Task description: Leave the pictures out, and repeat exactly every line from the one with "pinky dip: (286, 533)" through the end of the data below.

(Images with bounding boxes)
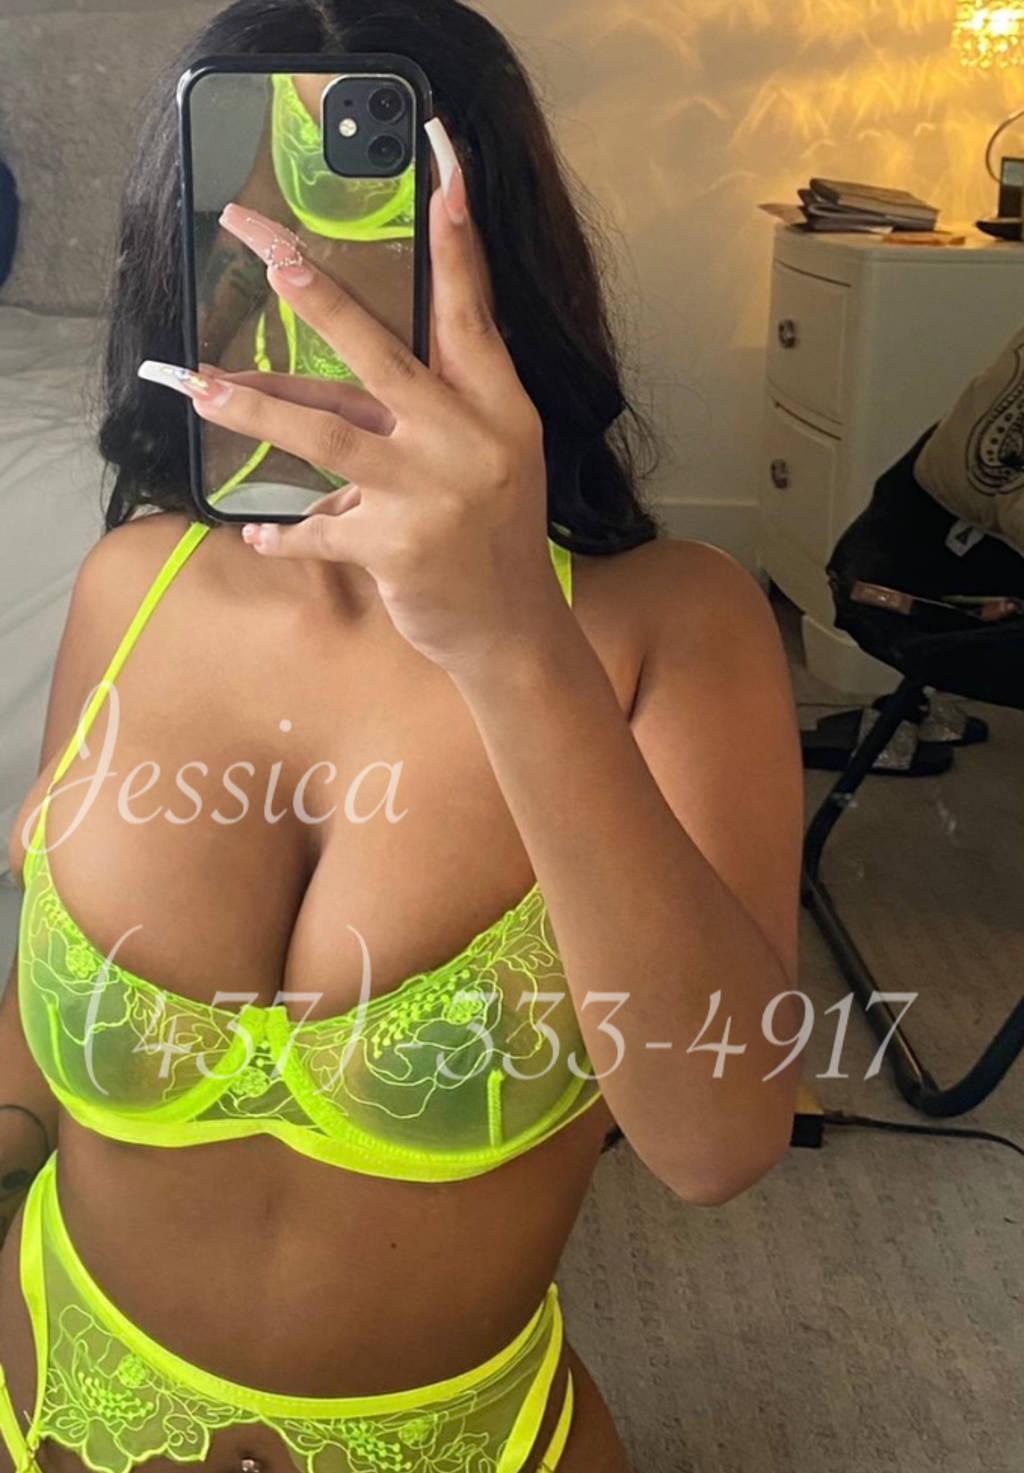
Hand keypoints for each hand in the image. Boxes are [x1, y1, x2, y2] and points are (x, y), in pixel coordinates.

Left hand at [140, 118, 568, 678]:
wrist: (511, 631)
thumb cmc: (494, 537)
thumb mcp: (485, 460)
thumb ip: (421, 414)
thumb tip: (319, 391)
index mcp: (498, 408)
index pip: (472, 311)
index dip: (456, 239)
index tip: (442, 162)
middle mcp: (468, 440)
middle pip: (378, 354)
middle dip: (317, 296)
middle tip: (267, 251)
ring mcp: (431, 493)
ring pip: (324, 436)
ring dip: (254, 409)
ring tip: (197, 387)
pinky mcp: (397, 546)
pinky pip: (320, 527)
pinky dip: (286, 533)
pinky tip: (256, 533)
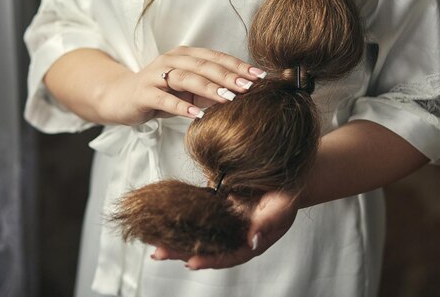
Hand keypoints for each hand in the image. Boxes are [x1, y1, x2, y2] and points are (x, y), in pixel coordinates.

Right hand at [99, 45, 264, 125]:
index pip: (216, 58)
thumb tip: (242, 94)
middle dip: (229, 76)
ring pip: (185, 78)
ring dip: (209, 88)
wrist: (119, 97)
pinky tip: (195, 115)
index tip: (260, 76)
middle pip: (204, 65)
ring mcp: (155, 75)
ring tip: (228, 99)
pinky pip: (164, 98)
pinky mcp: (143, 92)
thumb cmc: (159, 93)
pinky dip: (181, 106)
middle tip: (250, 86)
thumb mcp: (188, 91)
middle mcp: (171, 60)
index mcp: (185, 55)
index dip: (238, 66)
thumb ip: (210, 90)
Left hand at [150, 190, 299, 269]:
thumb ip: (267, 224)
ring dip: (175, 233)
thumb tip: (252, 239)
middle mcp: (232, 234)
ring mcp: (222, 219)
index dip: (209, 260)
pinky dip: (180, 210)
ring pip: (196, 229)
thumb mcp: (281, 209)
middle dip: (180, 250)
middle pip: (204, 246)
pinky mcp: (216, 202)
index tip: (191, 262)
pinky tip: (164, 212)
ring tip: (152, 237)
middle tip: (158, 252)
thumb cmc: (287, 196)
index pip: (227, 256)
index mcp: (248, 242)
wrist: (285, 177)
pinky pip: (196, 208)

Answer for the task:
pinky dip: (286, 533)
pinky tip: (256, 533)
Hand keypoints for each hand in the image. Boxes are [x1, y1, x2, y2] and points are (x, y), in pixel coordinates.

Right hand at [99, 45, 264, 125]:
index pip: (216, 58)
thumb tip: (242, 94)
middle dip: (229, 76)
ring pip: (185, 78)
ring dip: (209, 88)
wrist: (119, 97)
pinky tip: (195, 115)
index tip: (260, 76)
middle pip: (204, 65)
ring mcp: (155, 75)
ring tip: (228, 99)
pinky pip: (164, 98)
pinky mcp: (143, 92)
thumb cmc: (159, 93)
pinky dip: (181, 106)
middle tip: (250, 86)
thumb mcp: (188, 91)
middle mcp: (171, 60)
index mcp: (185, 55)
index dip: (238, 66)
thumb ip: (210, 90)
Left hand at [150, 190, 299, 269]:
thumb ip: (267, 224)
ring dip: (175, 233)
thumb tip: (252, 239)
middle mcp: (232, 234)
ring mcp: (222, 219)
index dip: (209, 260)
pinky dip: (180, 210)
ring pip: (196, 229)
thumb mcp: (281, 209)
middle dip: (180, 250)
middle pip: (204, 246)
pinky mcp: (216, 202)
index tip: (191, 262)
pinky tip: (164, 212)
ring tip: (152, 237)
middle tip: (158, 252)
thumb cmc: (287, 196)
index pip: (227, 256)
index mcp: (248, 242)
wrist: (285, 177)
pinky pip: (196, 208)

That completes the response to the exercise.